Geteilte Meinungen an der Wall Street

Die jüngsten Insiderkäufe erfolgen inmitten einer gewissen Skepsis an der Wall Street bezüglich Nikes Erholung nach einer Phase sinkender Marktanteile und stagnierender Innovation. Seit dem letzten Quartalsbericht im März sind einige Analysten nicht mehr so optimistisch. Laut FactSet ist die Street immer noch ziemlich gleichmäßig zwischen Kauf- und Halteempfehlungen aufgeteilt, mit etwa 5 % Verkaufsratings.

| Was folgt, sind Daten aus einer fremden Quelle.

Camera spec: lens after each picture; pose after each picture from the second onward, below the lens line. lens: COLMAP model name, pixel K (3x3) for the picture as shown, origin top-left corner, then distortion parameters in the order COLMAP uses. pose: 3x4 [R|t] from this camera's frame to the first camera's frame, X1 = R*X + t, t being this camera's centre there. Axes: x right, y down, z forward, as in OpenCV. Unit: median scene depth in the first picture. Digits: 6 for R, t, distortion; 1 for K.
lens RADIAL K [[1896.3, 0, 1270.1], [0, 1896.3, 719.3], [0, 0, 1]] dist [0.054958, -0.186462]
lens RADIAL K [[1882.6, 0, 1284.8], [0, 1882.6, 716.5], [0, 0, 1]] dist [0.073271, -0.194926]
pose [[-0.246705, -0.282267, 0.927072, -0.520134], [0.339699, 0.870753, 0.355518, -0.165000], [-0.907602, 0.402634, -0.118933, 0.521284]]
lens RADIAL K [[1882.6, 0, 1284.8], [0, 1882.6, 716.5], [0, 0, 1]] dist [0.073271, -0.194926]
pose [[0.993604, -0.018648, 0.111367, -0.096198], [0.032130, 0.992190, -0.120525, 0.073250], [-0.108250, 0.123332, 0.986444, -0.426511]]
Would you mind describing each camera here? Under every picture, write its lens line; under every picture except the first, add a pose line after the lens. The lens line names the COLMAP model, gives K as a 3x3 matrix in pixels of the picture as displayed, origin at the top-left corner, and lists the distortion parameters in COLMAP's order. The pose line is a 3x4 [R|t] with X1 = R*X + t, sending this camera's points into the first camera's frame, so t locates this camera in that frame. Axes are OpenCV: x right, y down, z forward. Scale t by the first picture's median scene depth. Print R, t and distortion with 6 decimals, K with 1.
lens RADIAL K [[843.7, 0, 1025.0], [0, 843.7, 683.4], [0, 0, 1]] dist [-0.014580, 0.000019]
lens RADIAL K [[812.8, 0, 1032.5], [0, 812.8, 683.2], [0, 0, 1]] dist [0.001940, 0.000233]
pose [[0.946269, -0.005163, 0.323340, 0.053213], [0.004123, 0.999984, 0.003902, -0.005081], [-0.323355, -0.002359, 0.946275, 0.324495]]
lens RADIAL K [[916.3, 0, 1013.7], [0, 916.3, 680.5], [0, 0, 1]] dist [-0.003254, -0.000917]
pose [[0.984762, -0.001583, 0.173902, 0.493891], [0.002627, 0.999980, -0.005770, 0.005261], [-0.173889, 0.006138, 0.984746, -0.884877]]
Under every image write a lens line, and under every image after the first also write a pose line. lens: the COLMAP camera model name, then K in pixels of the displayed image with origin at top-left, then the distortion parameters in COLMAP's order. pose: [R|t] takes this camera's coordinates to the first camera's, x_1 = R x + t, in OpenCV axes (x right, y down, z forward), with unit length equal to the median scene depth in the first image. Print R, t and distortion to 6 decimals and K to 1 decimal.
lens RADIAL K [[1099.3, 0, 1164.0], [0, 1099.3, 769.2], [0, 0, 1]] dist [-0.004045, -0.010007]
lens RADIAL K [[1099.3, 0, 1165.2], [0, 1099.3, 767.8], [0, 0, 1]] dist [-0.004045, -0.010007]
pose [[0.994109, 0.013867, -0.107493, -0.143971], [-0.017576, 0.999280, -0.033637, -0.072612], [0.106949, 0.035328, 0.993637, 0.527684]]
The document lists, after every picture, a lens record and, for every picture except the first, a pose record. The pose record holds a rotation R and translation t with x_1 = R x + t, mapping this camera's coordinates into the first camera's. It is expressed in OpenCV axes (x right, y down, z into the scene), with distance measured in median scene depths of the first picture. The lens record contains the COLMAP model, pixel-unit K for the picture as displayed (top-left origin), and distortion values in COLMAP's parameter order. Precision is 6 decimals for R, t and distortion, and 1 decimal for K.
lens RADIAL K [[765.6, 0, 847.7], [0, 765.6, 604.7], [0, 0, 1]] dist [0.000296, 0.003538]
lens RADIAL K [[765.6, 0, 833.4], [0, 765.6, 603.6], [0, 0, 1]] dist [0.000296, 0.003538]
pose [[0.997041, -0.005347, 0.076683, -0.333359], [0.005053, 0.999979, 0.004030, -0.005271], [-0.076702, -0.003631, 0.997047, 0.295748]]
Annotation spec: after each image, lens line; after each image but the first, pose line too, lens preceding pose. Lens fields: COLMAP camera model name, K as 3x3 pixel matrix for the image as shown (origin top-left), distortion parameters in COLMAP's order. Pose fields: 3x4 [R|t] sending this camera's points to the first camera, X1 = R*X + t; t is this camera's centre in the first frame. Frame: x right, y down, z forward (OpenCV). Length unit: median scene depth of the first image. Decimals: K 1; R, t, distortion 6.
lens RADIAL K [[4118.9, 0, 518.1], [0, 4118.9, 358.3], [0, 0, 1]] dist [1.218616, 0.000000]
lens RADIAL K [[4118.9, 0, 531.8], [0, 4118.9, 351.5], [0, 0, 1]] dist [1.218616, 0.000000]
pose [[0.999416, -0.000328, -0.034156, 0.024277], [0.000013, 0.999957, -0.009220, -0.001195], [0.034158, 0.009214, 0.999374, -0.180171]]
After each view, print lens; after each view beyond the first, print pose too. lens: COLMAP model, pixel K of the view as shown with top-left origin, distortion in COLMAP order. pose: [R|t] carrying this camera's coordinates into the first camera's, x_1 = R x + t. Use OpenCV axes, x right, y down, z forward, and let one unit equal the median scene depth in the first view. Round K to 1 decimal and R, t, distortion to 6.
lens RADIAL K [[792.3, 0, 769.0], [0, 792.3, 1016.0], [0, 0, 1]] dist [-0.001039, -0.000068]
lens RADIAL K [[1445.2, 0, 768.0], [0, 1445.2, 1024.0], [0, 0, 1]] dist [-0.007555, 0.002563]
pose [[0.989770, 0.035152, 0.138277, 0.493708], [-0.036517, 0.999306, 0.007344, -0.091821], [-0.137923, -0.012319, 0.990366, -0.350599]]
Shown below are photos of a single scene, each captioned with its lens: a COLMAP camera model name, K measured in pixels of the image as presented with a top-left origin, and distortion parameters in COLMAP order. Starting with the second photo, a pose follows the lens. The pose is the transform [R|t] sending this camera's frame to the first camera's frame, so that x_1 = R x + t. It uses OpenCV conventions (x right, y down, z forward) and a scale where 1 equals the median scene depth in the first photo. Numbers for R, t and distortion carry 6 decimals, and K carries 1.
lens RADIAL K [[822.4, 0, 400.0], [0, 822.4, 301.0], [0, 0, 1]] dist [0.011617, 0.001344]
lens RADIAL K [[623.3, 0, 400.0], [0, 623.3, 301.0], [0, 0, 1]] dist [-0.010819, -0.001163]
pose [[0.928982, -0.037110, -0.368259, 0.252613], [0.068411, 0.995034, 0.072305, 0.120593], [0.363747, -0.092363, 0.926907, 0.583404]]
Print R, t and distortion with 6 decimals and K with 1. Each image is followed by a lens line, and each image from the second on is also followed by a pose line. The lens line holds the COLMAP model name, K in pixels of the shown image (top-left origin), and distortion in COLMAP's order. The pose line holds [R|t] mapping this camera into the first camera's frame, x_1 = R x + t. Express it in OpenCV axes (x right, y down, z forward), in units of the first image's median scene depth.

Jüngste Downgrades spiegeln diese Bedenken wider:

  • HSBC stufte Nike am Montag von "Kaufen" auf "Halten" herab und senkte das Kursziel von 90 auf 48 US-Dollar. Analyst Erwan Rambourg bezeichnete Nikes Turnaround-These als eine "Show-me-Story ohne kurzfristige Katalysatoren" und verwies auf Schwächen in den Marken Converse, China und EMEA sowie im Sportswear-Segment.
  • Piper Sandler stufte Nike letzte Woche von "Overweight" auf "Neutral" herab und kürzte das Kursziel von 60 auf 50 US-Dollar. Die Analysten äußerten Bedenken hinsichtlich Hills Führungspositionen und einer Übersättigung des Athleisure-Segments. Sie glauben zudem, dass Nike die nötige Innovation fehlt, um die Volumenlücke im Klassik-Segment zu schließen.

Demgegenüber bleibt Jefferies optimistisch. Analyst Randy Konik erklärte, dass das Unternehmen den richtigen Ansatz verfolge, indem es eine geografische Region und eine Produktkategorie nach der anderen in Angriff nehme. Jefferies behält eine "Kaufen"-Empfehlung für die Aktie bei. Laut Koyfin-Daten bewerten 18 von 39 Analysten die NKE-Aktie mit "Kaufen" oder höher, 19 mit "Halten" und 2 mit "Verkaufen" oder "Strong Sell". Das durchschnittliche 12-Monats-Kursziel liegt bei 62,37 US-Dollar, was ein potenzielles Aufwärtspotenzial von etwa 41 % gegenüber dem letzten Schlusskurs darstellt.

Nike's jüngste Geschäftszahlen

Die Ergebnisse des dritten Quartals des Geschäftsjahres 2026 von Nike zeigten gemischte Signale. Der Umsatz erreichte 11,3 Milliarden US-Dollar, was auf GAAP-Basis einem flachen Wachstum gegenüber dem Vorjahr entspricht und währungsneutral einem Rückgang von 3 %. Der Nettogewinn sank um 35 % auf 520 Millionen US-Dollar, und die Bruttomarge schrumpfte um 130 Basispunkte.

Dieser Rückgang wurde unter anderem durch jährliche Zollkosten in Höhe von 1,5 Milliarden US-Dollar und einen Umsatzrückgang von 7 % in Greater China beeinflusst. Das Management prognostizierte zudem einen Rückgang der Umsätze im niedrigen einstelligen Bereich bis Ende 2026, mit einem erwarteten Rückgang von 2 % bis 4 % im aktuellen vierten Geschäftsquartal, bedingt durch Rückgänge in Greater China und bei den Converse-Markenumsätzen.